Transcribe the sports column below from "Did Smart allow itself to be outsmarted? |" to "the Midas touch.".

▶ READING PASSAGE
=====

Did Smart allow itself to be outsmarted? | Inquirer Sports
Bare Eye

Did Smart allow itself to be outsmarted?

/ 09:49 PM September 28, 2011

In college, one favorite taunt among gin-swigging school pundits goes thus, “If you’re smart, why ain’t you rich?”
That word, smart, has come to be regarded as magical, associated with corporate nobility, hereabouts.
It’s no coincidence that Smart is now the flagship of the business empire headed by the super tycoon Manny V. Pangilinan, he with the Midas touch.
How and why?
Well, MVP just happens to be rich—and quite smart!
* * *
Anyway, if you followed developments involving Smart Gilas, the national basketball team powered by hand-picked mainstays from abroad, it’s easy to suspect Mr. Pangilinan has not been getting the honest input on the national squad.
As reported here previously, fans all over the country, including OFWs in America and Europe, believed and stuck it out with the national team again following an auspicious start in the Wuhan Fiba Asia championship last week, where the Philippines managed to break into the exacting semifinal round.
* * *
Once again, the dream of returning to the Olympics, where we last competed in Munich 1972, had appeared within reach.

=====

[Stored records]
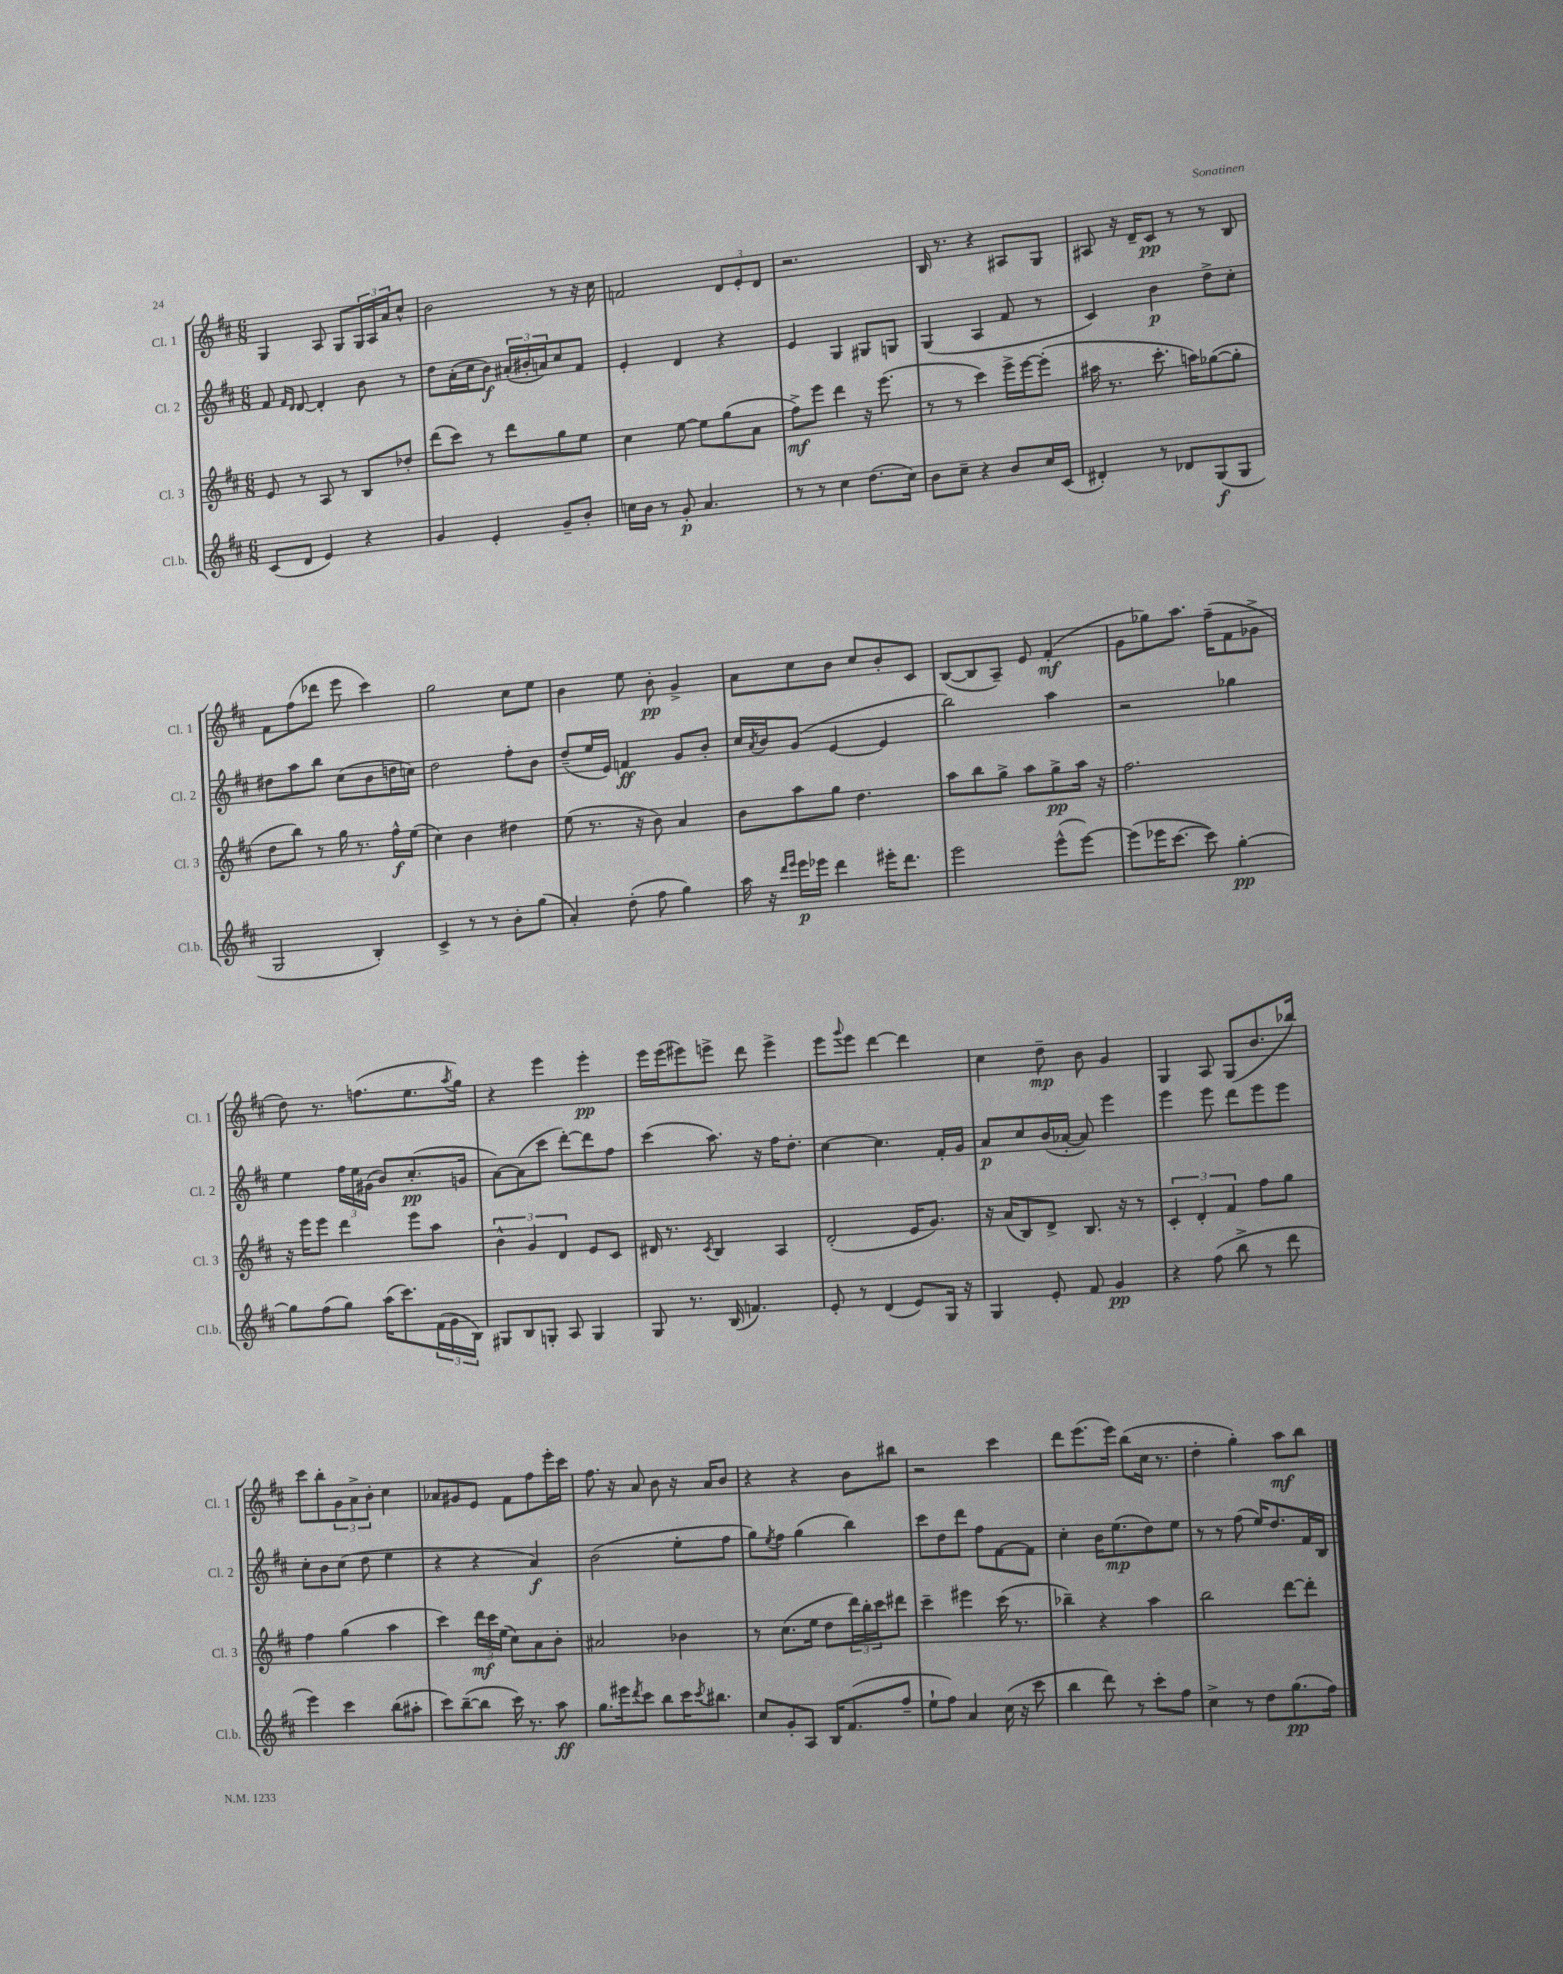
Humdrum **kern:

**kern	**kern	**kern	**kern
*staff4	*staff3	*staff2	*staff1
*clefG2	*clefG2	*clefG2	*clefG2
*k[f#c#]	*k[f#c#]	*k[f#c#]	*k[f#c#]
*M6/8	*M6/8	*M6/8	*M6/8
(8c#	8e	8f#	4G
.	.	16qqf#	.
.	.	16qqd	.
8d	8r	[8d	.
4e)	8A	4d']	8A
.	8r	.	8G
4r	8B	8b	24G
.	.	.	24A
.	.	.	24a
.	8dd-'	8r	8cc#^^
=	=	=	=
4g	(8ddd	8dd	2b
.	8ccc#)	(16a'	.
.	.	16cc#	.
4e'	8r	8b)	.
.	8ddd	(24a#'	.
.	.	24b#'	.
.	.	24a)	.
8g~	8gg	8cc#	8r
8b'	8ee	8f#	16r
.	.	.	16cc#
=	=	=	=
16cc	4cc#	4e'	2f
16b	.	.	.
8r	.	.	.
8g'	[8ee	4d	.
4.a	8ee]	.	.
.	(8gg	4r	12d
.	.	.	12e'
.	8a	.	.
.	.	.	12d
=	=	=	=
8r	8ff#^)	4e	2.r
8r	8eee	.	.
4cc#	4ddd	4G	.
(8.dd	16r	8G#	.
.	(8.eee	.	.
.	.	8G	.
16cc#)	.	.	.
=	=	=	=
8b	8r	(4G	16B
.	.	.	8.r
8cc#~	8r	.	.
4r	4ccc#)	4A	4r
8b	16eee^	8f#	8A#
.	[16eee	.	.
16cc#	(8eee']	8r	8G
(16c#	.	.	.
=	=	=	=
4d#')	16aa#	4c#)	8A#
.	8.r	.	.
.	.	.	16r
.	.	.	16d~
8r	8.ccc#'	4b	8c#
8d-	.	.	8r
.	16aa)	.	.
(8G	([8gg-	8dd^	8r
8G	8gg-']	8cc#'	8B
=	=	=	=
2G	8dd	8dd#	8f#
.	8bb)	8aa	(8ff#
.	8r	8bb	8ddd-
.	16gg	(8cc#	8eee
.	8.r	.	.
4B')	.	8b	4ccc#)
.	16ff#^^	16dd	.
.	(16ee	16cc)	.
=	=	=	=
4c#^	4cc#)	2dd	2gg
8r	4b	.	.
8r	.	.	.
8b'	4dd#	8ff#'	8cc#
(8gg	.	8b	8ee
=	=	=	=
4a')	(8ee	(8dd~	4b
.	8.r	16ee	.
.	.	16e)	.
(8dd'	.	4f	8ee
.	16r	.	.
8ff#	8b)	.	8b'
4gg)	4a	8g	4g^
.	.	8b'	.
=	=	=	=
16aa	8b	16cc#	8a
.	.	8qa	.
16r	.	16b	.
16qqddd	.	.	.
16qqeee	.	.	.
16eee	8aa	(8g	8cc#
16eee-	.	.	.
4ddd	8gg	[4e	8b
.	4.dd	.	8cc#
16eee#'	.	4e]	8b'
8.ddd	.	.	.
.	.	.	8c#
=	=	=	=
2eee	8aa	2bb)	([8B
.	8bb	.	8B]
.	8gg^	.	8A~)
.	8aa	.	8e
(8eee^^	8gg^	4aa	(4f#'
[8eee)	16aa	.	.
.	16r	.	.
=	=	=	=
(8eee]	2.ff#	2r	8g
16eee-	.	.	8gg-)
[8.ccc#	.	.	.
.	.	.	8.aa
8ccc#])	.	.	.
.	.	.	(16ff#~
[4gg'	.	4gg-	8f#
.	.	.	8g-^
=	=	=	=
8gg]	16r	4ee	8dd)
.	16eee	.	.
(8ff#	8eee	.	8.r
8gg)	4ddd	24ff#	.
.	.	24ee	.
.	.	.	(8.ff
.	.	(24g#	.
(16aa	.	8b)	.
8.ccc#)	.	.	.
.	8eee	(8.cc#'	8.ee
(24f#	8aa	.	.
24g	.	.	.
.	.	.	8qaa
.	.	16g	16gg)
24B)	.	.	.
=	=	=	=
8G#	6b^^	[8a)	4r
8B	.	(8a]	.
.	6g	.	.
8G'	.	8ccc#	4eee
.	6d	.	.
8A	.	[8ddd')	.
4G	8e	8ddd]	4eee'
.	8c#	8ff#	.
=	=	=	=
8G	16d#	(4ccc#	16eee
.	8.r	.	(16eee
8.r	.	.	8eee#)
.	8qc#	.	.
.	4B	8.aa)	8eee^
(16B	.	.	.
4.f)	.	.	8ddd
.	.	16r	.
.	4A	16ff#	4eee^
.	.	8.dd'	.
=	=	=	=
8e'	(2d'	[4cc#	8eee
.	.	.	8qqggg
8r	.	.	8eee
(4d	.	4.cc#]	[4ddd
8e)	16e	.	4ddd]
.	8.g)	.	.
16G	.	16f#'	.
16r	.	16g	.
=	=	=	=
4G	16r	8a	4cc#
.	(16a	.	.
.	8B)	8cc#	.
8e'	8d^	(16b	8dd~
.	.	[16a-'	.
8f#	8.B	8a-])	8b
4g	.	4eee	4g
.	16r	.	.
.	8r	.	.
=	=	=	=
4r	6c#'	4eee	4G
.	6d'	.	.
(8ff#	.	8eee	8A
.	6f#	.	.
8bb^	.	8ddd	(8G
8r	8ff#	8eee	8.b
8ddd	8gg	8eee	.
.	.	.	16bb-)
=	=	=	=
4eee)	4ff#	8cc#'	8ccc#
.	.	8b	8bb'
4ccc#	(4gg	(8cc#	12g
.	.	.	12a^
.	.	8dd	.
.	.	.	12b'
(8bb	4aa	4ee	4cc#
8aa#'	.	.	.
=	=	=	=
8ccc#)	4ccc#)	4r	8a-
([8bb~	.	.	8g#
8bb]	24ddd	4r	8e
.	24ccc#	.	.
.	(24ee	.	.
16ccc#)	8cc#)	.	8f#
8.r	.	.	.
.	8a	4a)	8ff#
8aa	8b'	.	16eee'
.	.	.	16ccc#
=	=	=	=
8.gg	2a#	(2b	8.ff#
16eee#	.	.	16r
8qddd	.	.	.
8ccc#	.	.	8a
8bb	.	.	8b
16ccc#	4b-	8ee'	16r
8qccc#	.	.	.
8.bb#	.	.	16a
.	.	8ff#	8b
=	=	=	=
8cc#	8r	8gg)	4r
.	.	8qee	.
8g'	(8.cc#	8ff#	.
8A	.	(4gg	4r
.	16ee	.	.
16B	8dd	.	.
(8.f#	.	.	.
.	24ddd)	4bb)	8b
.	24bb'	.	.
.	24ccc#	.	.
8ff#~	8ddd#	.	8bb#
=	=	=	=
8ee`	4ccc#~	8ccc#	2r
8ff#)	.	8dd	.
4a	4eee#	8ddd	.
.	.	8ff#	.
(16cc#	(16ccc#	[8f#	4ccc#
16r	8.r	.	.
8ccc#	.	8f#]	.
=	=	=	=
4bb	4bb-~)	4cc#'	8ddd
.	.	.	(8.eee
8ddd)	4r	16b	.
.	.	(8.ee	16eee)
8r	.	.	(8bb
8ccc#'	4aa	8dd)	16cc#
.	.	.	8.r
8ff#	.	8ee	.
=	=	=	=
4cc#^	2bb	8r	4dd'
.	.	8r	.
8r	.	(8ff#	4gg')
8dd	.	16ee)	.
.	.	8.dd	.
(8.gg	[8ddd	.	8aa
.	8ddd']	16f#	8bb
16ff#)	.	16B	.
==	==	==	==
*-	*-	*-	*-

=====

▶ TASK ANSWER
Did Smart allow itself to be outsmarted? | Inquirer Sports
Bare Eye

Did Smart allow itself to be outsmarted?

/ 09:49 PM September 28, 2011

In college, one favorite taunt among gin-swigging school pundits goes thus, “If you’re smart, why ain’t you rich?”
That word, smart, has come to be regarded as magical, associated with corporate nobility, hereabouts.
It’s no coincidence that Smart is now the flagship of the business empire headed by the super tycoon Manny V. Pangilinan, he with the Midas touch.